> _Request_
Exactly as they stand, copy the lines from the one containing "WEB COMMUNICATIONS OR ADVERTISEMENTS." to the final line of the data; leave out the pictures.

*** Begin section ***

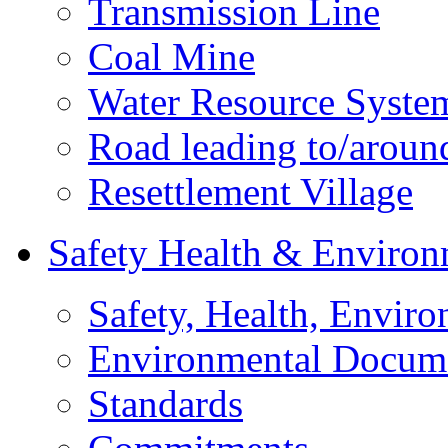
Transmission Line
Coal Mine
Water Resource Syste
Road leading to/around
Resettlement Village
Safety Health & Environ
Safety, Health, Enviro
Environmental Docum
Standards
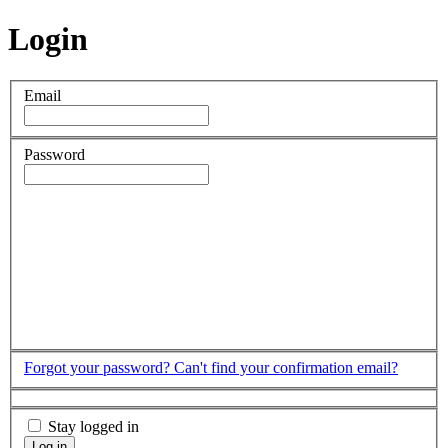
Login
Email
Password
Forgot your password?
Can't find your confirmation email?
Stay logged in
Log in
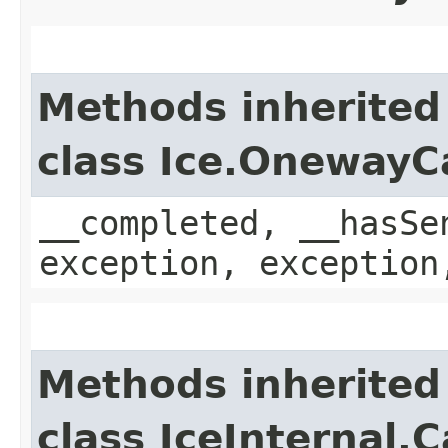
Methods inherited
class Ice.OnewayC
__completed, __hasSe
exception, exception
Methods inherited
class IceInternal.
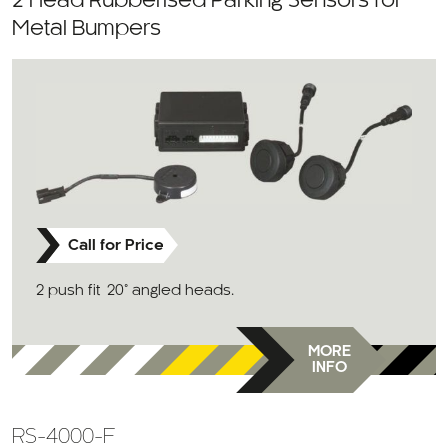
2 Head Rubberised Parking Sensors for
Metal Bumpers
Call for Price
2 push fit 20° angled heads.
MORE
INFO
RS-4000-F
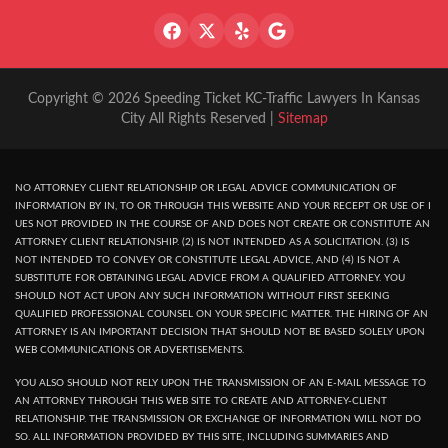
Copyright © 2026 Speeding Ticket KC-Traffic Lawyers In Kansas
City All Rights Reserved |
Sitemap
NO ATTORNEY CLIENT RELATIONSHIP OR LEGAL ADVICE COMMUNICATION OF
INFORMATION BY IN, TO OR THROUGH THIS WEBSITE AND YOUR RECEPT OR USE OF I
UES NOT PROVIDED IN THE COURSE OF AND DOES NOT CREATE OR CONSTITUTE AN
ATTORNEY CLIENT RELATIONSHIP. (2) IS NOT INTENDED AS A SOLICITATION. (3) IS
NOT INTENDED TO CONVEY OR CONSTITUTE LEGAL ADVICE, AND (4) IS NOT A
SUBSTITUTE FOR OBTAINING LEGAL ADVICE FROM A QUALIFIED ATTORNEY. YOU
SHOULD NOT ACT UPON ANY SUCH INFORMATION WITHOUT FIRST SEEKING
QUALIFIED PROFESSIONAL COUNSEL ON YOUR SPECIFIC MATTER. THE HIRING OF AN
ATTORNEY IS AN IMPORTANT DECISION THAT SHOULD NOT BE BASED SOLELY UPON
WEB COMMUNICATIONS OR ADVERTISEMENTS.
YOU ALSO SHOULD NOT RELY UPON THE TRANSMISSION OF AN E-MAIL MESSAGE TO
AN ATTORNEY THROUGH THIS WEB SITE TO CREATE AND ATTORNEY-CLIENT
RELATIONSHIP. THE TRANSMISSION OR EXCHANGE OF INFORMATION WILL NOT DO
SO. ALL INFORMATION PROVIDED BY THIS SITE, INCLUDING SUMMARIES AND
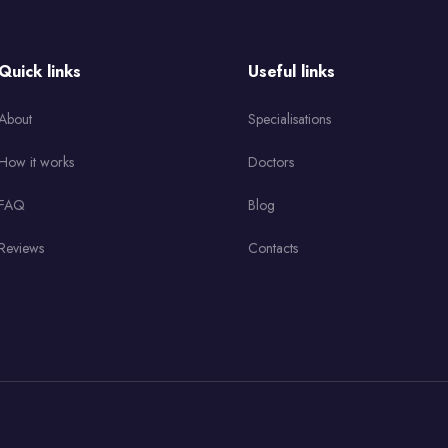
Quick links
Useful links
About
Specialisations
How it works
Doctors
FAQ
Blog
Reviews
Contacts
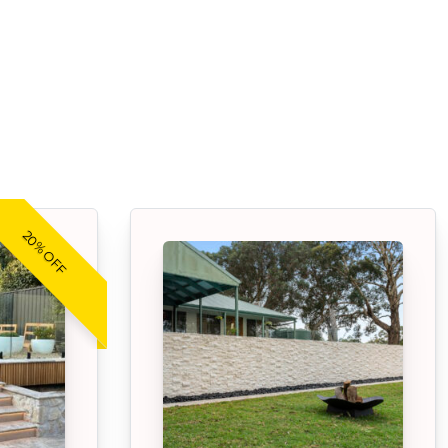
20% OFF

*** End section ***

> _Result for this task_
WEB COMMUNICATIONS OR ADVERTISEMENTS.
YOU ALSO SHOULD NOT RELY UPON THE TRANSMISSION OF AN E-MAIL MESSAGE TO
AN ATTORNEY THROUGH THIS WEB SITE TO CREATE AND ATTORNEY-CLIENT
RELATIONSHIP. THE TRANSMISSION OR EXCHANGE OF INFORMATION WILL NOT DO
SO. ALL INFORMATION PROVIDED BY THIS SITE, INCLUDING SUMMARIES AND
Quick links
Useful links
About
Specialisations
How it works
Doctors
FAQ
Blog
Reviews
Contacts
20% OFF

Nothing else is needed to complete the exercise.